Ugo Rondinone, The Third Hour of the Poem, 2005

Unfortunately, it turned out that the article came from the Journal of Irreproducible Results, and so nothing more was ever heard of the Darkbulb. Apparently, we shouldn’t expect anything from scientists or the lamp factories, meaning we have only the artists to rely on. This is actually very logical, since the greatest desire for the black light has been within circles of artists. Last year, the Swiss Ugo Rondine expressed this desire by building a two-meter high black light bulb, as if to say: if I can’t make a lamp that fills the room with darkness, I’ll make a dark lamp that fills the room with itself.

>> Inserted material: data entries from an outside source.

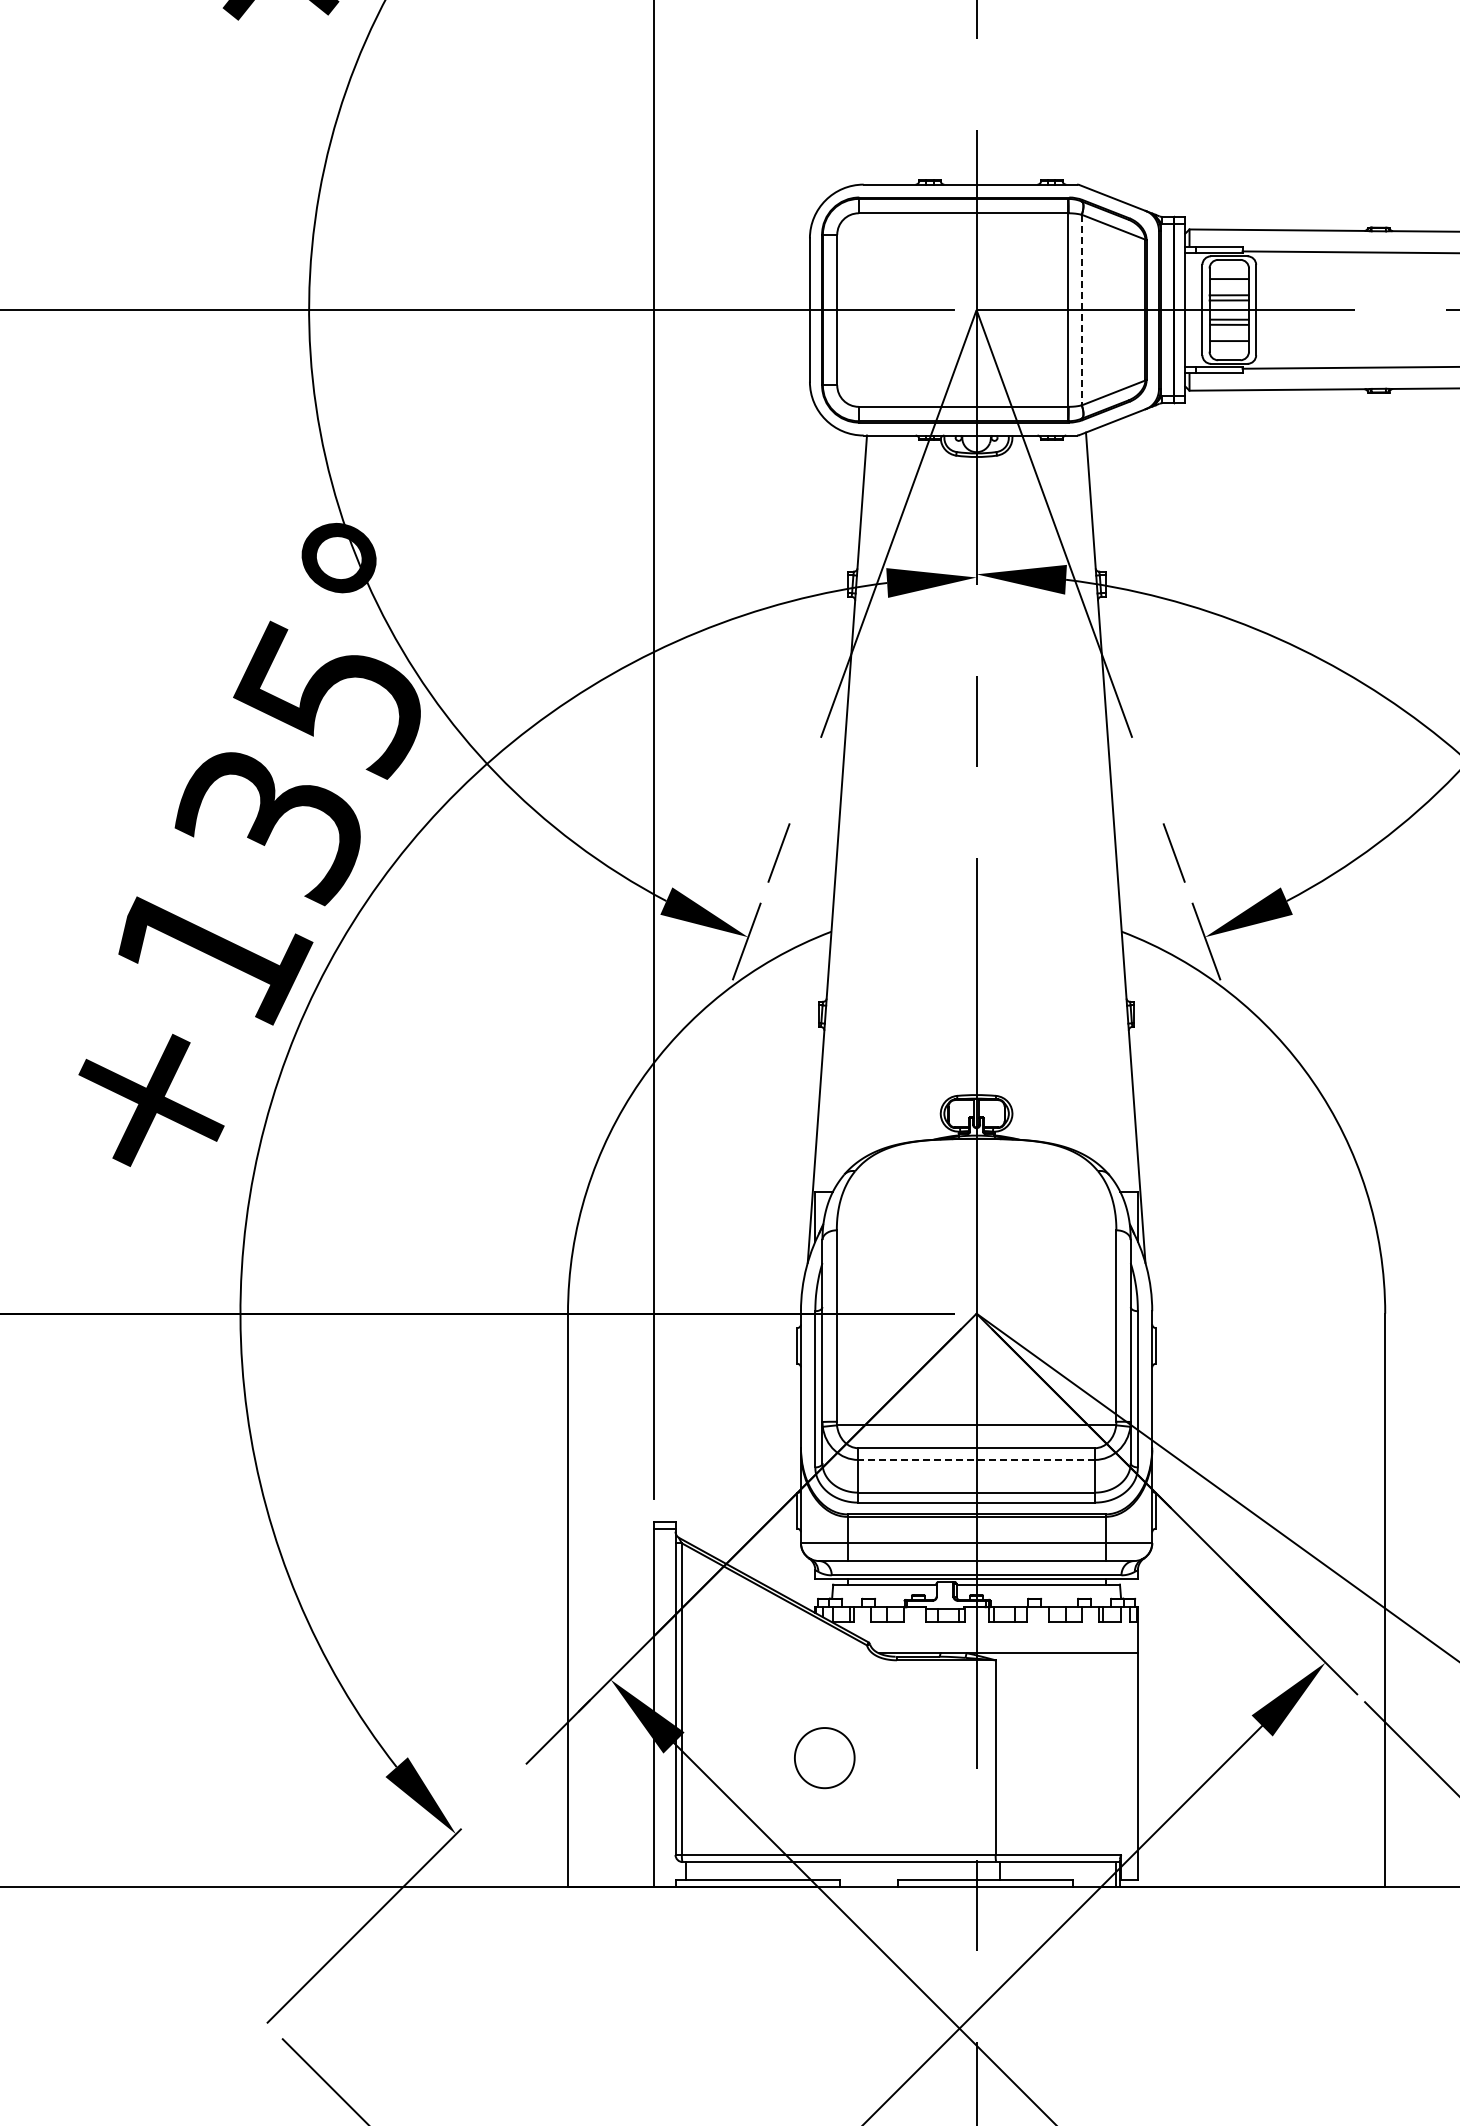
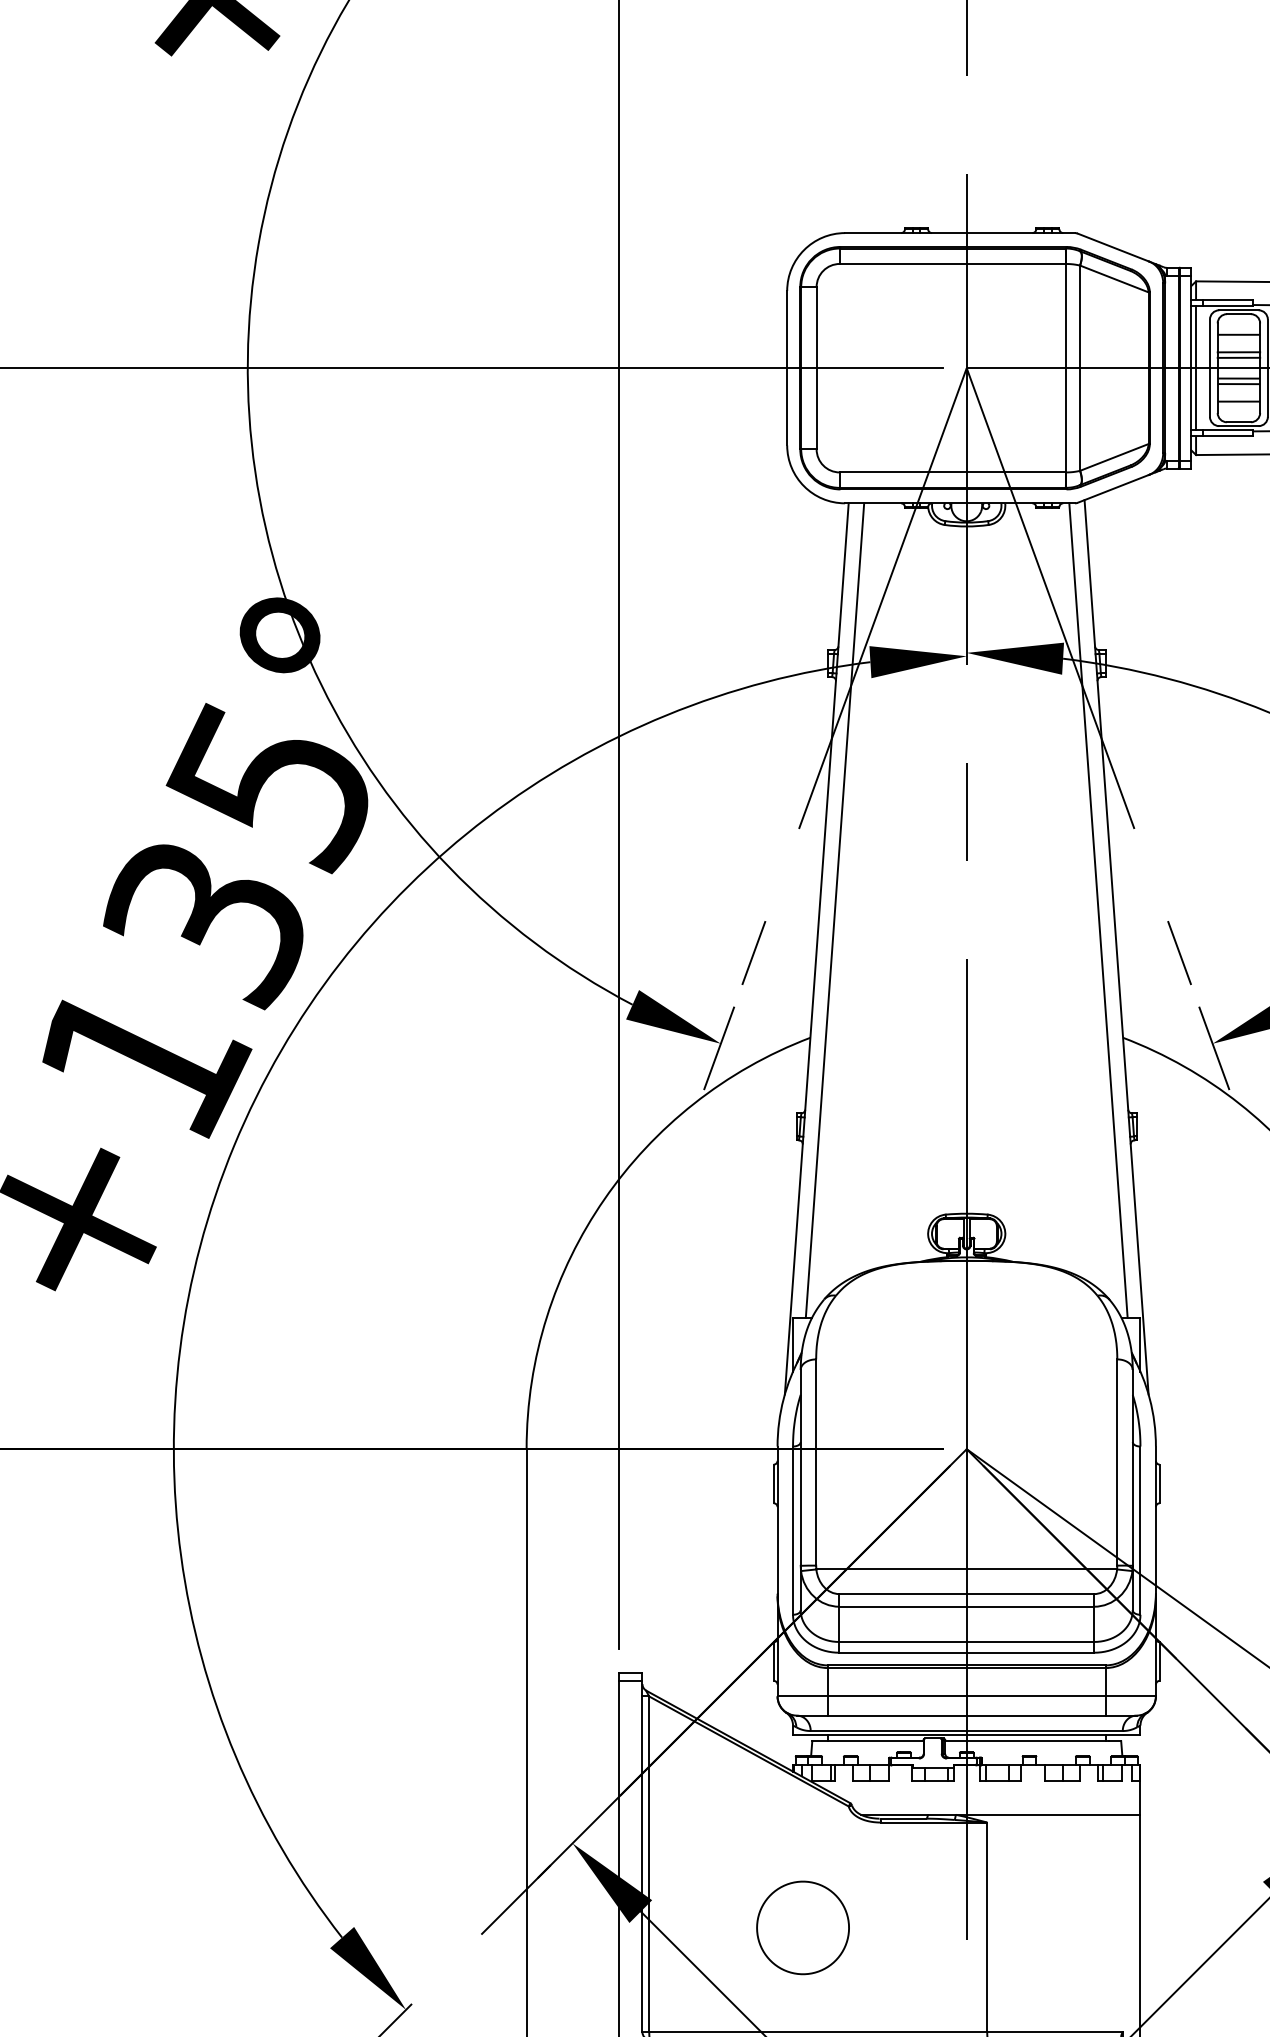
line: (1189, 309) -> (1196, 367), added
line: (1081, 310) -> (1079, 368), dashed -> solid
line: (854, 813) -> (835, 910), added
line: (1098, 813) -> (1098, 910), added
line: (976, 1459) -> (966, 1606), dashed -> solid
part: (824, 1757) -> (802, 1927), size x1.43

There’s a great chance that given the time, the artists will eventually produce an unexpected and inventive solution. Although scientists and light technicians have a much more extensive theoretical basis, artists are more flexible in their approach and dare to oppose conventional thinking. Some day, artists might just decide to create black light by placing the light switch on the person instead of on the wall. One press of the button and your eyes would roll backwards and immerse you in a delightful darkness. You’d be like the man in Blind Ernest (White), a photograph by Douglas Gordon, whose eyes are white, without iris. Ernest smiles happily, in complete contention in his black light.

There’s still no definitive answer to the problem, until now every solution is based on excluding white light, and black light still isn’t being made. But that’s the way it goes in art, the problem stays, it never stops, it never ends.